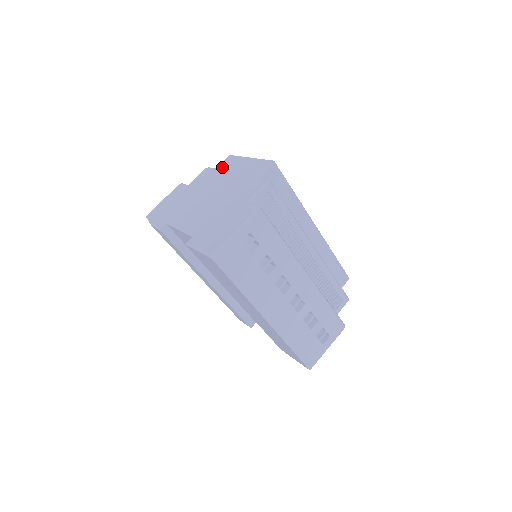
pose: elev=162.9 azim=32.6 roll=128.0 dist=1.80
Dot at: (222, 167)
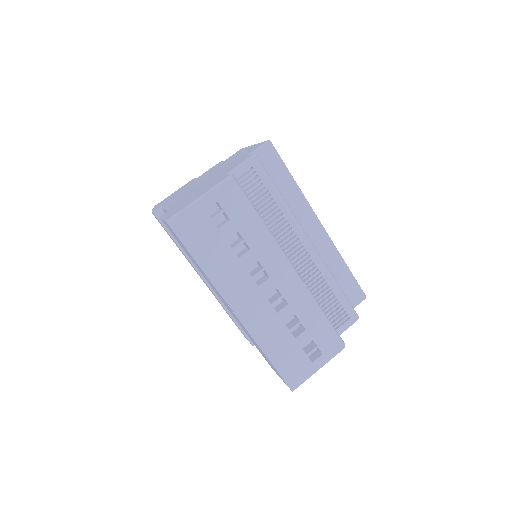
Dot at: (230, 157)
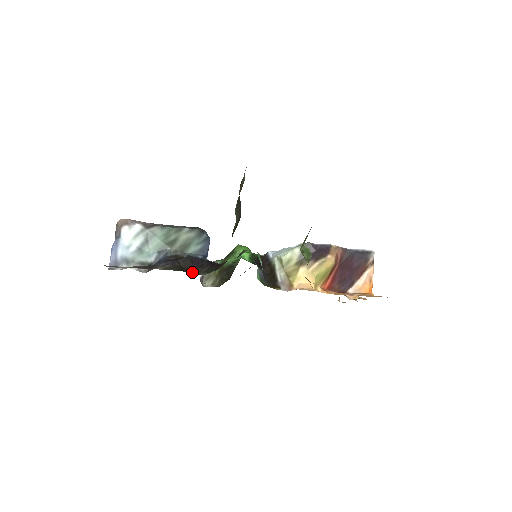
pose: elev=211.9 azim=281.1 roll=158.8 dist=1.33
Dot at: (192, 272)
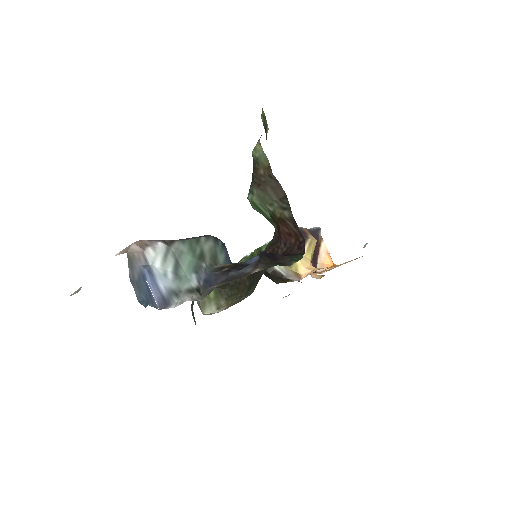
Dot at: (283, 265)
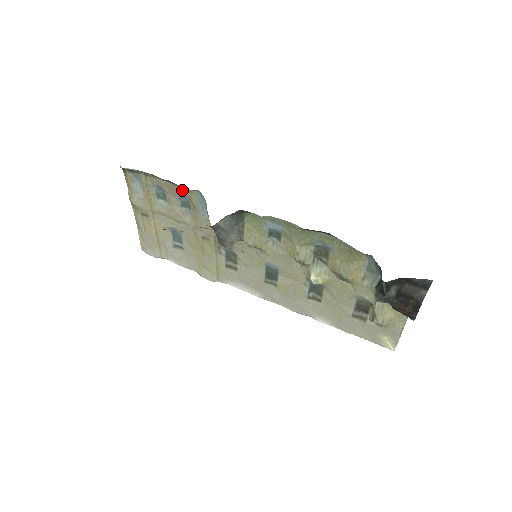
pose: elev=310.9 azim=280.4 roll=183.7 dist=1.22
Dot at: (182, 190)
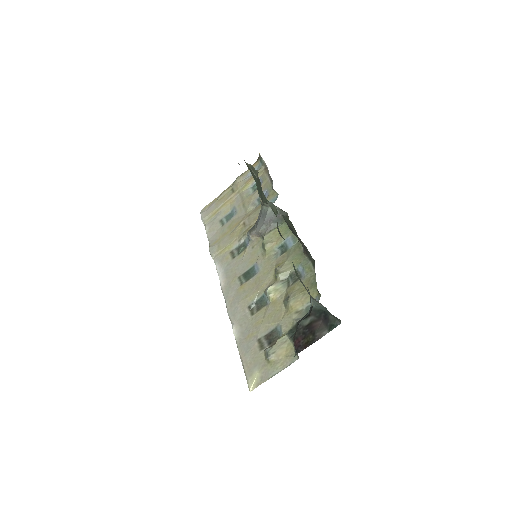
Dot at: (271, 189)
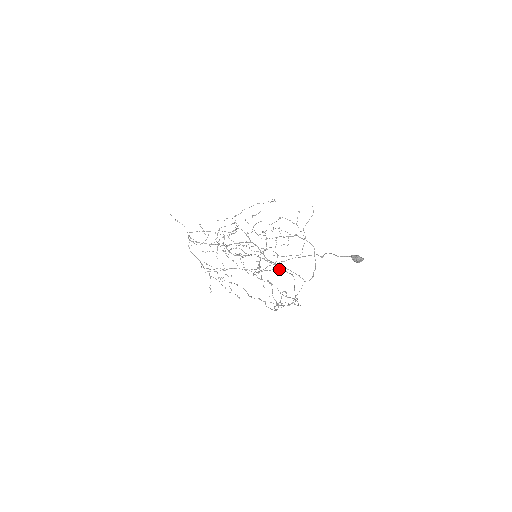
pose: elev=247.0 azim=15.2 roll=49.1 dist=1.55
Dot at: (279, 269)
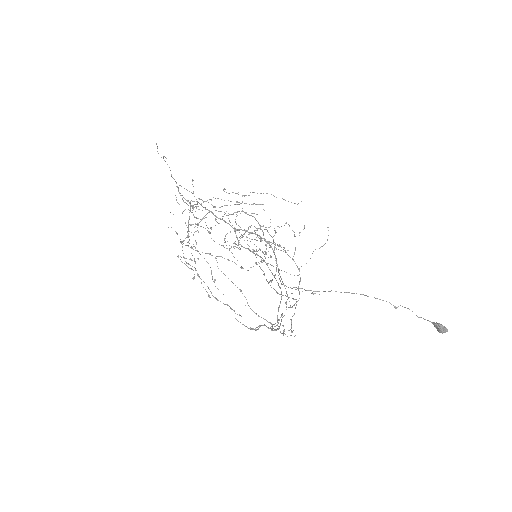
Dot at: (314, 293)
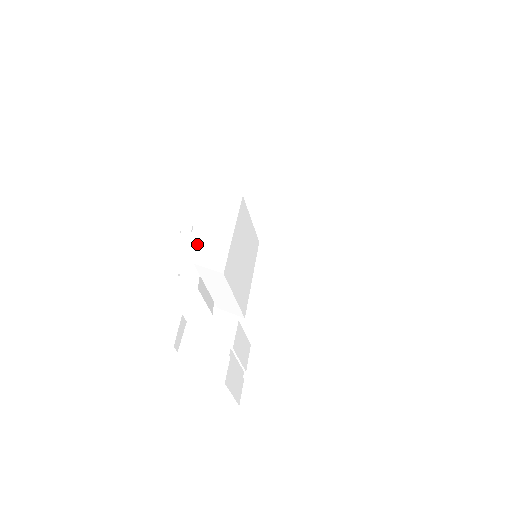
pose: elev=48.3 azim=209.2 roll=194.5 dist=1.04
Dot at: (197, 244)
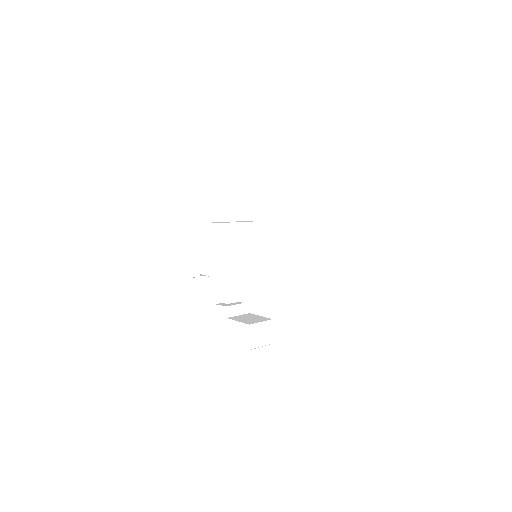
Dot at: (209, 272)
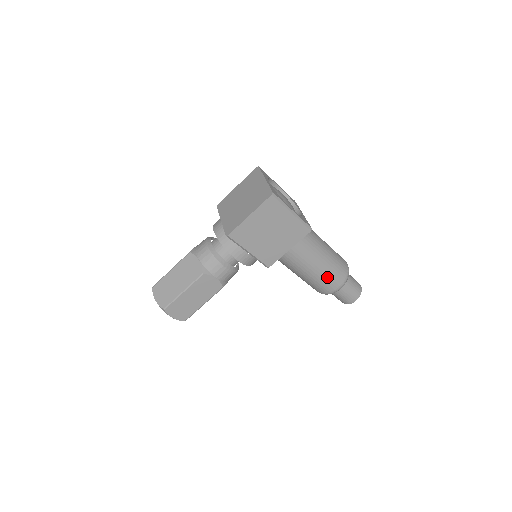
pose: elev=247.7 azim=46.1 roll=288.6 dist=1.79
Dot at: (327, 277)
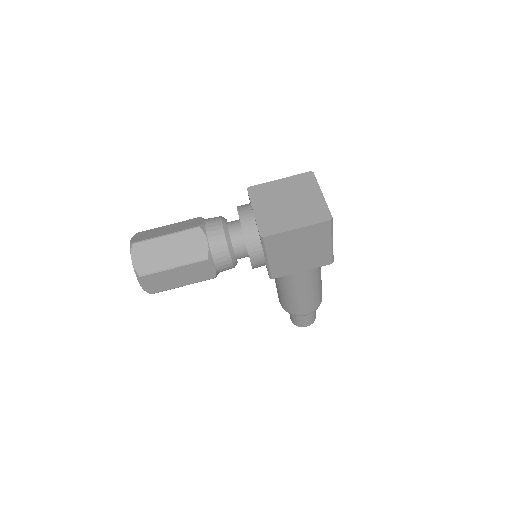
Dot at: (306, 303)
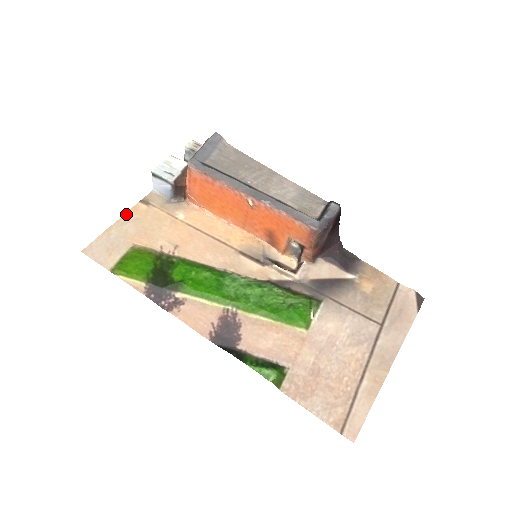
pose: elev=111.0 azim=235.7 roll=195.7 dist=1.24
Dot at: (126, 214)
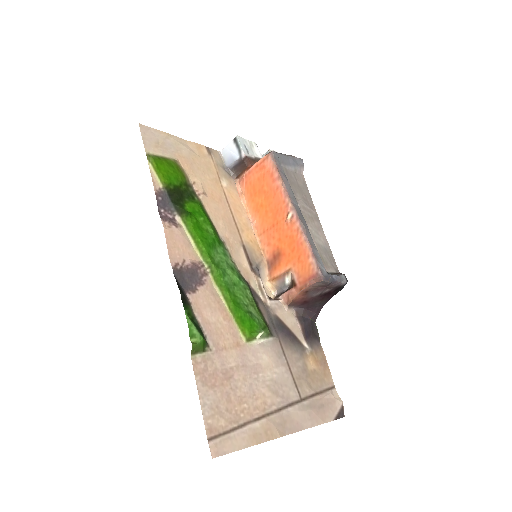
Dot at: (190, 142)
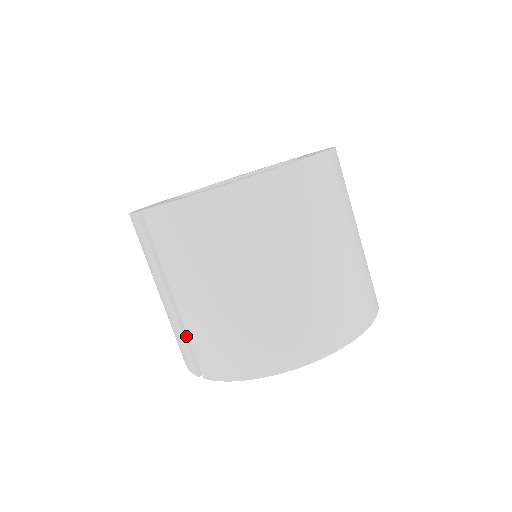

***

● **INSTRUCTIONS FOR THE TASK**: Could you convert the data above into a JSON list of strings with one string per line, skipping blank lines and omitting the pictures?

● **EXERCISE OUTPUT**:
[
  "pose: elev=162.9 azim=32.6 roll=128.0 dist=1.80",
  "Dot at: (222, 167)",
  "Dot at: (230, 157)",
  "pose: elev=211.9 azim=281.1 roll=158.8 dist=1.33",
  "Dot at: (192, 272)",
  "Dot at: (283, 265)",
  "pose: elev=310.9 azim=280.4 roll=183.7 dist=1.22",
  "Dot at: (182, 190)",
  "Dot at: (271, 189)",
  "pose: elev=247.0 azim=15.2 roll=49.1 dist=1.55",
  "Dot at: (279, 269)",
  "Dot at: (314, 293)",
  "pose: elev=48.3 azim=209.2 roll=194.5 dist=1.04",
  "Dot at: (197, 244)",
  "Dot at: (209, 272)",
  "pose: elev=247.7 azim=46.1 roll=288.6 dist=1.79",
  "Dot at: (327, 277)",
  "Dot at: (306, 303)",
  "pose: elev=111.0 azim=235.7 roll=195.7 dist=1.24",
  "Dot at: (126, 214)",
  "Dot at: (190, 142)"
]